# Tux gezocht :)

## AlfaGTV

Ik ben op zoek naar een Europese shop die een grote versie van tux verkoopt. En geen zo'n opblaasbare maar een 'pluchen' versie. Iemand die een shop kent die dat verkoopt? Google levert niet veel op.

----------

## krolden

Op FOSDEM vind je meestal wel plushies.  K heb enkel maar de kleine versies gezien though.

----------

## Po0ky

http://www.free-penguin.org/  :Wink: 

----------

## AlfaGTV

Link gekregen op irc van een Nederlandse shop -> http://shop.mensys.nl/cgi-bin/db2www/mnl_art2.d2w/report?catname=Penguin&username=&i1=&RF=&o=&x=20:21:26&Search=TUX&C=400

Spijtig genoeg verzenden ze de grote versies niet naar België, gelukkig heb ik een vriend in Nederland wonen  :Smile: 

----------

## Portaged

Volgens mij verkopen ze er eentje op de mandriva website... http://store.mandriva.com/

----------

## VeXocide

 *Portaged wrote:*   

> Volgens mij verkopen ze er eentje op de mandriva website... http://store.mandriva.com/

 

Maar helaas, op de site staat, "The bigtux is only delivered in France, USA and Canada."

dus als je daar niemand kent is dat niet echt een optie.

VeXocide

----------

## Portaged

O..., niet op gelet... Misschien als je op vakantie gaat  :Smile: 

----------

## koenderoo

Ik weet niet hoe kritisch jullie zijn, maar ik vind die pluche beesten er nou niet echt op lijken.

Misschien is dit wat overigens: http://www.nedlinux.nl/modules/shop/index.php?did=16

----------

## Portaged

Nee, ze lijken er inderdaad niet op.

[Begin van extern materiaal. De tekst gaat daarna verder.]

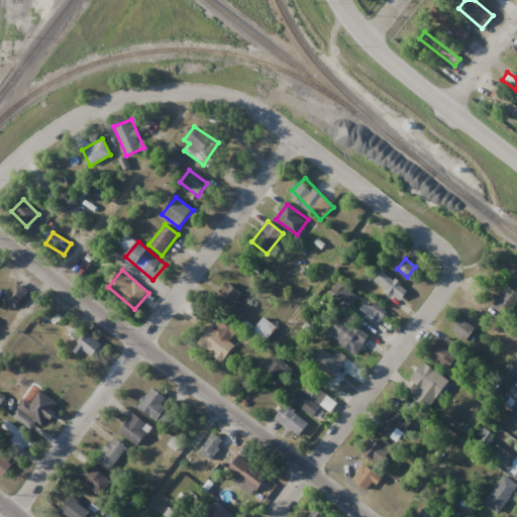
[(215,298),(239,316),(243,310),(237,305),(253,283),(236,270),(215,298)]
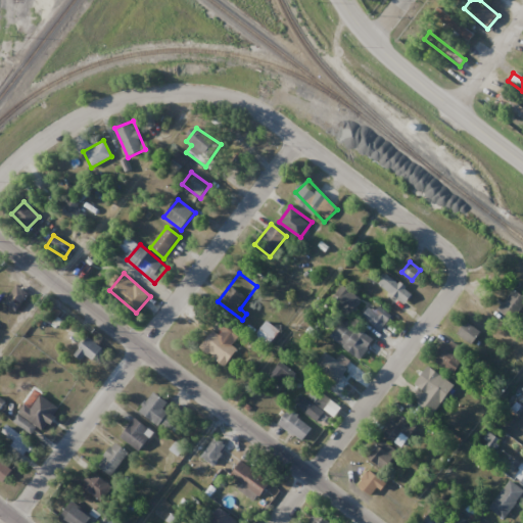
[(405,304),(413,293),(386,273),(378,284),(405,304)]
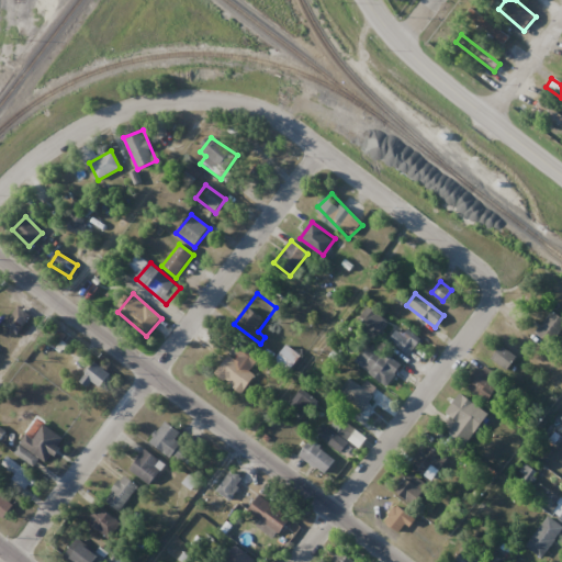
[(32,316),(20,307),(7,326),(18,335),(32,316)]
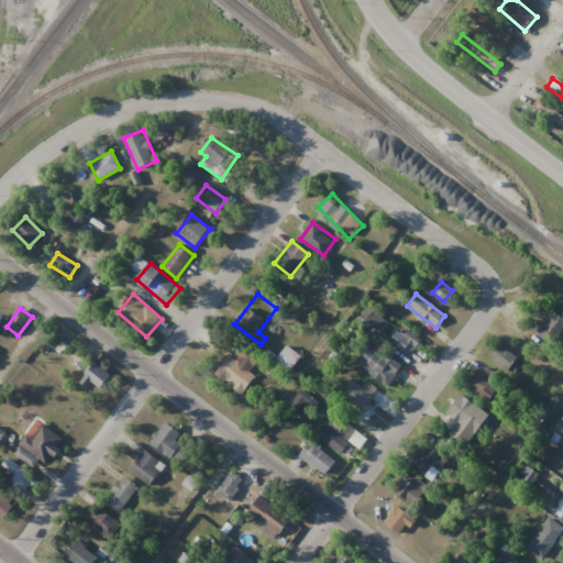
[(389,323),(371,308),(357,323),(376,339),(389,323)]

Maar ik zal zelf ook niet graag een enorme tux op m'n kamer hebben staan. Zo'n fan ben ik nou ook weer niet...

----------

## jurp5

Ik wel  :Very Happy: 

maar ze zijn meestal wel duur  :Sad: 

----------

## Allochtoon

Heb er eentje van 15 cm. Wil wel een keer een grote tuxpoef maken want ik ga echt niet meer dan 30 euro besteden aan zo'n beest. Zag op een van die sites die grootste tux voor 145 euro, komop zeg.

----------

## koenderoo

Ja hoor eens: wie iets speciaals wil hebben zal er voor moeten betalen. Dat is nou eenmaal de marktwerking. Die tuxjes worden echt niet door die Chineze naaistertjes in elkaar gezet. Dat is goed betaald Europees handwerk en ja, dan betaal je wat meer. 

Hoelang dacht je er zelf mee bezig te zijn om zo'n poef in elkaar te zetten? Zet dat maar eens af tegen wat je baas voor je kwijt is per uur. Ik denk dat je nog veel duurder uit bent.

Oh, voor ik het vergeet: ik heb nog aandelen in een keten van naaicentra in Amsterdam. Iemand belang bij?   :Very Happy: 

----------

## Allochtoon

 *koenderoo wrote:*   

> Ja hoor eens: wie iets speciaals wil hebben zal er voor moeten betalen. Dat is nou eenmaal de marktwerking. Die tuxjes worden echt niet door die Chineze naaistertjes in elkaar gezet. Dat is goed betaald Europees handwerk en ja, dan betaal je wat meer. 
> 
> Hoelang dacht je er zelf mee bezig te zijn om zo'n poef in elkaar te zetten? Zet dat maar eens af tegen wat je baas voor je kwijt is per uur. Ik denk dat je nog veel duurder uit bent.
> 
> Oh, voor ik het vergeet: ik heb nog aandelen in een keten van naaicentra in Amsterdam. Iemand belang bij?  

 

Ben nog student dus ik heb er wel een volle zondag voor over  :Very Happy:  . Daarnaast kan ik mijn oude als vulling gebruiken.

----------

## koenderoo

Als je Tux klaar is wil hem wel eens zien en als je denkt onder de 30 Euries te kunnen blijven ben ik ook wel in een geinteresseerd.    :Laughing: 

----------